* _Document excerpt_
===

# Lecture 8: Graph algorithms II. - minimum spanning tree

The sample dataset for this lecture is given in the `08_telepulesek.shp` and it contains the metadata and location of Hungarian cities and towns.

---

## Read the Shapefile into a Pandas DataFrame

Open a shapefile (.shp). 
dBase file of attributes (.dbf) is automatically detected by name convention.

*Source: https://gis.inf.elte.hu/files/public/elte-telepulesek*

In [None]:
import shapefile

sf = shapefile.Reader('08_telepulesek.shp', encoding = 'latin1')

# Check whether files contains points
if sf.shapeType == shapefile.POINT:
 print("This file contains points")
 
 # Print some file level metadata
 print("Number of cities: %d" % len(sf.shapes()))
 print("Attributes: %s" % sf.fields)

===

* _Information supplied_

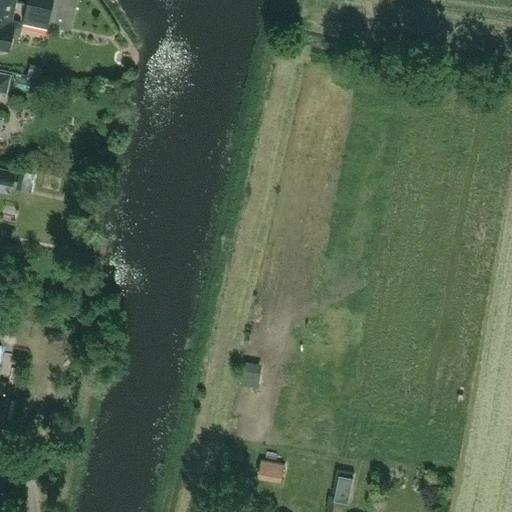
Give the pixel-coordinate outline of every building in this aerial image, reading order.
[(12,20),(15,0),(0,0),(0,47),(9,49),(12,38),(15,39),(20,36),(22,26),(19,22),(15,21),(16,20),(12,20)] [(29,0),(25,19),(48,24),(53,0),(29,0)] [(60,0),(60,22),(79,22),(79,0),(60,0)] [(0,117),(0,89),(6,91),(10,75),(0,72),(0,130),(3,118),(0,117)] [(0,181),(13,184),(16,171),(0,167),(0,181)] [(0,308),(28,317),(31,303),(0,294),(0,308)] [(361,403),(351,453),(378,458),(388,409),(361,403)] [(354,477),(340,475),(335,500),(349,503),(354,477)]
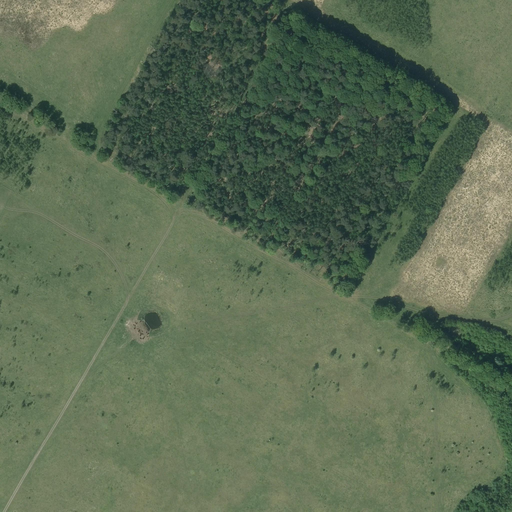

===

* _Problems to work on_
• 1. According to the minimum spanning tree lecture notes, what does the sample dataset contain?
• 2. Do these statements agree with the minimum spanning tree lecture notes? Answer yes or no for each, quoting the deciding words. (a) The dBase file of attributes has to be opened by a separate call. (b) The sample dataset is given in `08_telepulesek.shp`. (c) The lecture covers minimum spanning trees.
• 3. Continue the minimum spanning tree lecture notes from where they stop.

* _Task-by-task outputs_
• 1. The metadata and location of Hungarian cities and towns.

• 2.
(a) No: "dBase file of attributes (.dbf) is automatically detected by name convention."
(b) Yes: "The sample dataset for this lecture is given in the `08_telepulesek.shp`"
(c) Yes: "Graph algorithms II. - minimum spanning tree"

• 3.
else:
 print("This file does not contain points")

**Step 1**: Collect the field names into a list.

In [None]:
fields = [x[0] for x in sf.fields][1:]
print(fields)

**Step 2**: Fetch the records, then collect the X and Y coordinates into separate lists.

In [None]:
records = sf.records()
print(records[0])

In [None]:
locations_y = [shp.points[0][0] for shp in sf.shapes()]
locations_x = [shp.points[0][1] for shp in sf.shapes()]
print((locations_x[0], locations_y[0]))

**Step 3**: Create a pandas *DataFrame* from the lists.

In [None]:
import pandas as pd

# Create DataFrame, set columns and records
df = pd.DataFrame(columns=fields, data=records)
# Add location as addational columns
df = df.assign(coord_x=locations_x)
df = df.assign(coord_y=locations_y)
display(df)

---

## Create a minimum spanning tree

**Step 1:** Create an undirected graph with the towns as the nodes.

In [None]:
import networkx as nx

# Create empty, undirected graph
graph = nx.Graph()

# Iterate through all vector features (cities)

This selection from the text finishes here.